Cbus Property’s 443 Queen Street was the sole apartment development to launch across inner Brisbane from April to June.
It has been a volatile time for the Brisbane market as the off-the-plan boom of 2014 to 2016 returned sharply to lower trading conditions.
Sales this quarter were 60 per cent lower than last year.
There has been a big change very quickly and this is the new normal. We’ll be here for about 12 months.
There are a number of factors involved in that. The big one is lending conditions and the ability of people to take large-scale projects to market and the ability to sell off the plan.

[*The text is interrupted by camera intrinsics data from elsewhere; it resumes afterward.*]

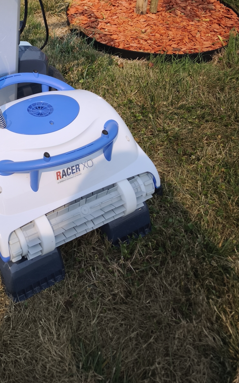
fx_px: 438
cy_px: 68
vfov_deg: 44.5
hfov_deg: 28.8
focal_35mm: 42
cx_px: 7
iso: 50
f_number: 1.6
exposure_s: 1/2959
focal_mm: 6.57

Those two factors combined have put a lot of things on hold.
At the market’s peak, developers in inner-city Brisbane released 23 projects in six months, including 12 developments in the March 2016 quarter, to add 3327 units to the sales market.
From June 2014 to the end of December, 17 projects were launched totalling 3487 apartments.

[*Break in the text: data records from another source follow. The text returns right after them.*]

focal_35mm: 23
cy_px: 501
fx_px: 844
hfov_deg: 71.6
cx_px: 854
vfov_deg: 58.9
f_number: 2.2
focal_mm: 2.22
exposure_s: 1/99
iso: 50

According to the report, there is an existing supply of 2260 units, representing 23 months’ worth at the current rate of sale.
Senior finance and property figures have raised concerns over the level of supply in some sectors of Brisbane’s apartment market, including the Reserve Bank and Stockland chief Mark Steinert. Most analysts predict the slowdown to be temporary given the dramatic cooling in unit building and approvals.
Walker Corporation has also reconfigured a major city fringe development from residential to office and the Seymour Group has shelved an inner-city apartment development.
The Place report found the highest selling development was 48 transactions for the new release, 443 Queen, a subtropical-themed high-rise in the central business district where the weighted average sale price so far has been more than $1 million. Across the CBD, the average sale price was $969,643.
The second-highest number of sales, 47, was recorded at Chinese developer R&F’s Brisbane One apartment twin towers.
The median price of the apartments sold in Brisbane increased 27 per cent from last year to $744,097, reflecting greater skew to the owner-occupier market given the investor retreat.
They expect that the remainder of 2017 will bring some challenging periods as the Brisbane market continues to adjust to changing conditions and uncertainty.